The task of assigning keywords to documents, either if they are textual, audio, video, images, etc. might be quite repetitive and mechanical but at the same time it requires a high level of understanding of the domain. Those who do this task should understand very well not only the content but also the context of a document and should also have a deep knowledge of the indexing categories.
So is this something that can be automatized with AI? Nowadays, It definitely is. Recently, innovations in AI models for text processing made them capable of handling context for a task, improving the relevance of the results enormously.
Depending on the case, out-of-the-box technologies might not be enough and some customization will be needed. But as we explained in this post, current natural language processing technologies, such as so-called Large Language Models are more than suited for this task.
First of all, we need to understand what type of tasks we humans perform when doing indexing work and what type of task this would be for a machine. We will limit ourselves here to the scenario of indexing documents with a textual content, either if it is originally a text (such as books, magazines, newspapers, government documents, etc) or text generated from a different media (such as audio or video transcript, or text extracted from an image through OCR).
There are a few different scenarios in which we might be indexing: it could either be a new collection from which we know something about the context but little about the content, we might know more about the content and be quite sure about what we will find, or we might be adding new objects to an existing collection. We could also be indexing with an existing controlled vocabulary or have the task to extend it or even create a new one.
In order to know whether these tasks can be automated by AI, we need to isolate the cognitive process. To put it in simple terms and with the risk of some simplification I would say that we will be performing mainly three tasks: extraction, generation and classification.
In some cases, we are extracting terms from the document. For example, when we identify names of people or places and use them as keywords. In this case, we are picking a term from the content of the document as it is.
Another situation would be if we want to have keywords that describe the subject of a document. If we have a thesaurus and we need to match documents or fragments with it, we will be performing a classification task by finding the closest term in the vocabulary.

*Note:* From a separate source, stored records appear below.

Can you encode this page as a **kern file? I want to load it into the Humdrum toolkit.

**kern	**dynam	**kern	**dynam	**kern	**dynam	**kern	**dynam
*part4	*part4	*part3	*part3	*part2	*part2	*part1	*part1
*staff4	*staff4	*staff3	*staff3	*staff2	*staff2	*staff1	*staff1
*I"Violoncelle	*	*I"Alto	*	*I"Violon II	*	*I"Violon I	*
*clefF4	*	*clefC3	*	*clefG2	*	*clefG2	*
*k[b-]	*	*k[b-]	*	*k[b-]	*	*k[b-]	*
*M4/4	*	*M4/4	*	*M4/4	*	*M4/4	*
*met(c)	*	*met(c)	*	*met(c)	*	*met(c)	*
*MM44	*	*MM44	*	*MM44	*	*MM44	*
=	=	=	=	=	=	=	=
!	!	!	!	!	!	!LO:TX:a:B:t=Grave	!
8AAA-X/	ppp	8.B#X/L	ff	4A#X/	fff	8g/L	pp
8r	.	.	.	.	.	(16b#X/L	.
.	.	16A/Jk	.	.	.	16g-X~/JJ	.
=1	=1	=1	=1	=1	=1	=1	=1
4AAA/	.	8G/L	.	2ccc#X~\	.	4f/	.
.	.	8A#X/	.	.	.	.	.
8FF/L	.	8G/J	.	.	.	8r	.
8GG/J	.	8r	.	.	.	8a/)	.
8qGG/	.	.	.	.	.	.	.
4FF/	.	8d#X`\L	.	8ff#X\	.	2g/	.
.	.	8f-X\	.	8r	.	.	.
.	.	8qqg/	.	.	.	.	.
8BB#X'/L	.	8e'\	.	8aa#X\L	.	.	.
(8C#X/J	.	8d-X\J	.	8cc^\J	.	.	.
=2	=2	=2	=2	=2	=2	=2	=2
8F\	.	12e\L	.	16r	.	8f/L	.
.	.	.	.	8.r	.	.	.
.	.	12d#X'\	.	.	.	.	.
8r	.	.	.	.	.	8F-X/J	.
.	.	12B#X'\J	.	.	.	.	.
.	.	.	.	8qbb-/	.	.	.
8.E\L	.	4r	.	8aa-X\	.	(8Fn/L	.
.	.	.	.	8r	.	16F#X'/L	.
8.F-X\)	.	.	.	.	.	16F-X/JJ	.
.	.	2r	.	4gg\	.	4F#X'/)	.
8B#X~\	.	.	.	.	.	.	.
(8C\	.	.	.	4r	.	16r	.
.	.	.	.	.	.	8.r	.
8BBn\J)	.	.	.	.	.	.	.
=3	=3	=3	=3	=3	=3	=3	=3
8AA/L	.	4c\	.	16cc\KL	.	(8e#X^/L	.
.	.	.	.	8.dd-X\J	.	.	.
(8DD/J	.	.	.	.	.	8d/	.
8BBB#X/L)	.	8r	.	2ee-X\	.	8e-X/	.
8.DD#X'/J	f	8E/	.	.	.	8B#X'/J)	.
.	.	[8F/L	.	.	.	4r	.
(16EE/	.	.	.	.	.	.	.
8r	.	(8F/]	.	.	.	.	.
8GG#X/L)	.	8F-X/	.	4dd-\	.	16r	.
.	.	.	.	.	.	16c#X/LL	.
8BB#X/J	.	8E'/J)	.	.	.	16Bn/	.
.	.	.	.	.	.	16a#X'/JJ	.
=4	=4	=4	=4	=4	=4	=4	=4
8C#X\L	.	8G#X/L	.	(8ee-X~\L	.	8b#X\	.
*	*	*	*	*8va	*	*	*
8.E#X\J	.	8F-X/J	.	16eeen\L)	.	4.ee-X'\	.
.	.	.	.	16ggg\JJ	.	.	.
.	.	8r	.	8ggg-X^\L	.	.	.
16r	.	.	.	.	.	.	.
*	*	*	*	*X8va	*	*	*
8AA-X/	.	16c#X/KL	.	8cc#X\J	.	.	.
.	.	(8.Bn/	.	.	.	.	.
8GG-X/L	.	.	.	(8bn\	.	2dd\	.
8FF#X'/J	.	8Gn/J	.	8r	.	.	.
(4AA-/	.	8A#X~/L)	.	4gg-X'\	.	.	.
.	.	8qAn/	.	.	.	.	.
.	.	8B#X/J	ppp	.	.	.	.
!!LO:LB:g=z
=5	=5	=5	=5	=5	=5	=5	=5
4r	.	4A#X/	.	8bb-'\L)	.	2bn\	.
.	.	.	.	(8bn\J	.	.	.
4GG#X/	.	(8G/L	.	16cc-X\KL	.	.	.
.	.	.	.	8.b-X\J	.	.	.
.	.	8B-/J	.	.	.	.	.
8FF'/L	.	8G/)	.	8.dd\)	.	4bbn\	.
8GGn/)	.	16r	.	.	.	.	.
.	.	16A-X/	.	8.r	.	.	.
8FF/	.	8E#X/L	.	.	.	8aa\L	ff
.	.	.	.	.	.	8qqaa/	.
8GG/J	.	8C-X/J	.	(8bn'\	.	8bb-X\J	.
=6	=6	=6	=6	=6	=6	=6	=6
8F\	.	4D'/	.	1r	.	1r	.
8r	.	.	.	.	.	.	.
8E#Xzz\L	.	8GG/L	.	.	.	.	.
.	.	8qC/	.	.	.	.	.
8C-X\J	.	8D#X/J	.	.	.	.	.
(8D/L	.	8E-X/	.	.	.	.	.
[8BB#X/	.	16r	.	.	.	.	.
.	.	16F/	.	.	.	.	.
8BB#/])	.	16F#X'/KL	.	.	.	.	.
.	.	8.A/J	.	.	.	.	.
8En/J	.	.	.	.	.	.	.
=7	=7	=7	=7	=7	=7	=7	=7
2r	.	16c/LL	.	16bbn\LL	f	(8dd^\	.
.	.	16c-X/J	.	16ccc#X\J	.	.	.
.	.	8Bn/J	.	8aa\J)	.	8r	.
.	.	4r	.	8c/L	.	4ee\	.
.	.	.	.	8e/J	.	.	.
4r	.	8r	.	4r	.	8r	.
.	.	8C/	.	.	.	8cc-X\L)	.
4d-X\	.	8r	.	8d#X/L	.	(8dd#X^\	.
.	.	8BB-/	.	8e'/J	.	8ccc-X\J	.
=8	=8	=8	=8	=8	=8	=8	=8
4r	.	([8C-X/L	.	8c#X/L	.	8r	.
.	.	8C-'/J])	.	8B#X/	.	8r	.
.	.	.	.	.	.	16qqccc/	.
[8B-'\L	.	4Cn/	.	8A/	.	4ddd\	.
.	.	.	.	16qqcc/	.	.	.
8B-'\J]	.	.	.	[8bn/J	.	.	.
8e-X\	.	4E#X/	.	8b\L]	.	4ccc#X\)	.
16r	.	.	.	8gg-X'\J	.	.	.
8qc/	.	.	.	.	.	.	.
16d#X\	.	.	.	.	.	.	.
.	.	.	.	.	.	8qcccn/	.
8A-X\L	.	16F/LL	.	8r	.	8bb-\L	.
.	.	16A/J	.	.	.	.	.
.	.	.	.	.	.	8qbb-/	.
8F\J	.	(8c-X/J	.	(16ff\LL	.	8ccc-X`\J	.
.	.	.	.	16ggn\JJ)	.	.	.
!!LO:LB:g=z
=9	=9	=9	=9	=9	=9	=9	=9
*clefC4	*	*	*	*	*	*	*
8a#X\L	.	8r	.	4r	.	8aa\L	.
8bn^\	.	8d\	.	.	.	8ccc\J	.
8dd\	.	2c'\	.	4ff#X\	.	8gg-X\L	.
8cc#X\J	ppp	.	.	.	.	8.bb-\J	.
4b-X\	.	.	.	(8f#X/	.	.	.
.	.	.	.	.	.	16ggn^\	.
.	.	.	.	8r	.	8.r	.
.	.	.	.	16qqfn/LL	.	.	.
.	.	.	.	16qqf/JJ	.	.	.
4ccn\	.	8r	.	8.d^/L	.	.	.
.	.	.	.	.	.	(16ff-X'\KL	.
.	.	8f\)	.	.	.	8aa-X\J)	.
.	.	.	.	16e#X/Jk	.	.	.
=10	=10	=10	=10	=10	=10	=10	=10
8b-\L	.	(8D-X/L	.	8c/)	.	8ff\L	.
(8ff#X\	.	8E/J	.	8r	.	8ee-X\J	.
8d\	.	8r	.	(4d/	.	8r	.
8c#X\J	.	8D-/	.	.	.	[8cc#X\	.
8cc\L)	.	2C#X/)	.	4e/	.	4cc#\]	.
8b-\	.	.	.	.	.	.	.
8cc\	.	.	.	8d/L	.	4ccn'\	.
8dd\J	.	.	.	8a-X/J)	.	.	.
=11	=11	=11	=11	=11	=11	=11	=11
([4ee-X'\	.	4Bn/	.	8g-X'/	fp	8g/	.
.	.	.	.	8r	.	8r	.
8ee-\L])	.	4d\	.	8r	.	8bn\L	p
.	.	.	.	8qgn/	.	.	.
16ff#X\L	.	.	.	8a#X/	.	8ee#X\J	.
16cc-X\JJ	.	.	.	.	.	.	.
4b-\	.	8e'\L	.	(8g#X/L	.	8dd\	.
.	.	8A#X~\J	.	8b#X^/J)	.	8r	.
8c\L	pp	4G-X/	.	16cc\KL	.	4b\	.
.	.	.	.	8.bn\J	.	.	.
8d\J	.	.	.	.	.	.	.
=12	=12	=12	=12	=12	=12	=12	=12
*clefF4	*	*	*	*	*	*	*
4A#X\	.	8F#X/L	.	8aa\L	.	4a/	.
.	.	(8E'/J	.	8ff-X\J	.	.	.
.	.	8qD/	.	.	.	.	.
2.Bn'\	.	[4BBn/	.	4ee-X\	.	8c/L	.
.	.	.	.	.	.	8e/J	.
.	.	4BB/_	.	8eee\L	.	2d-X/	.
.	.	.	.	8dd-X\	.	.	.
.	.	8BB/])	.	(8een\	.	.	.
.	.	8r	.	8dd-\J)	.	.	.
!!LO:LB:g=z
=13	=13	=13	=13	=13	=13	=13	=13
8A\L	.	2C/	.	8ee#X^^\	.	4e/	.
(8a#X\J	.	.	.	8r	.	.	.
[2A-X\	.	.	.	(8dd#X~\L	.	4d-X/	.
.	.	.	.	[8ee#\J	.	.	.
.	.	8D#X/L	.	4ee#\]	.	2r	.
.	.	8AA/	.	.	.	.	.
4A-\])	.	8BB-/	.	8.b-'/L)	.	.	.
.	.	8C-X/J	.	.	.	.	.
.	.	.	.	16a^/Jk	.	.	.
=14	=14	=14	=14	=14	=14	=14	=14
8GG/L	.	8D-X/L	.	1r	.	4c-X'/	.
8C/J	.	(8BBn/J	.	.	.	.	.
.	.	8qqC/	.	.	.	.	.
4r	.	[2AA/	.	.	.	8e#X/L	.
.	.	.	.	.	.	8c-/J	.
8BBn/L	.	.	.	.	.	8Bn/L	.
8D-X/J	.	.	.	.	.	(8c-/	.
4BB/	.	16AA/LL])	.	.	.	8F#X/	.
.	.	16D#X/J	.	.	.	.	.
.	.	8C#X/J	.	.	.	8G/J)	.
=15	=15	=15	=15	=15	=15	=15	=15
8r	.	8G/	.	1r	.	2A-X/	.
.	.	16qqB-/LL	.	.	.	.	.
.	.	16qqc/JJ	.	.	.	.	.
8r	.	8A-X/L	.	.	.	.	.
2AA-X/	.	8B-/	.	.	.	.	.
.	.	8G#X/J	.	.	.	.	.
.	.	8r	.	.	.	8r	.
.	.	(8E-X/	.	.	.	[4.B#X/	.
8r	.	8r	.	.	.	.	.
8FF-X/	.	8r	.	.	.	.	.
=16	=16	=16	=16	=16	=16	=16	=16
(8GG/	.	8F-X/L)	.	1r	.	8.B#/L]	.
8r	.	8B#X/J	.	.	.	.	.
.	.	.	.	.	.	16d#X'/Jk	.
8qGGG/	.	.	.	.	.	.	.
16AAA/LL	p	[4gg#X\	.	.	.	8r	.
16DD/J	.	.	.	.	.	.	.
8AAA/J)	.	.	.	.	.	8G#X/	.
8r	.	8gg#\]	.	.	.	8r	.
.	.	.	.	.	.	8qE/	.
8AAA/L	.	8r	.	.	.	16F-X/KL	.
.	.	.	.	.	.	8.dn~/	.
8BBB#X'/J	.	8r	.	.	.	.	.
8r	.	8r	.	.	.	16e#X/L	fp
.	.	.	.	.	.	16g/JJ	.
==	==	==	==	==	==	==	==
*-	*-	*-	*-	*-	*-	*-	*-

If we, on the other hand, have no vocabulary from which to choose the terms or estimate that the document might address topics for which there are no terms in the thesaurus, we need to generate new keywords. For this, we might take terms that are mentioned explicitly in the text and are descriptive of the subject. We might also need to come up with other concepts that do not appear in the text, for example because they are more abstract.
Luckily for us, extraction, generation and classification are jobs that language models are trained to do. There are many different models and several approaches to these tasks, and deciding for one requires a detailed analysis of the data that needs to be indexed and the workflow of the organization doing it. In our experience building systems for AI assisted indexing, we have been using a combination of the following methods:
The new generation of language models are very well suited for the tasks we need to support the process of indexing archival collections. However, there are many different methods and approaches and a decision on which ones to use depends on the collection and workflow of every institution.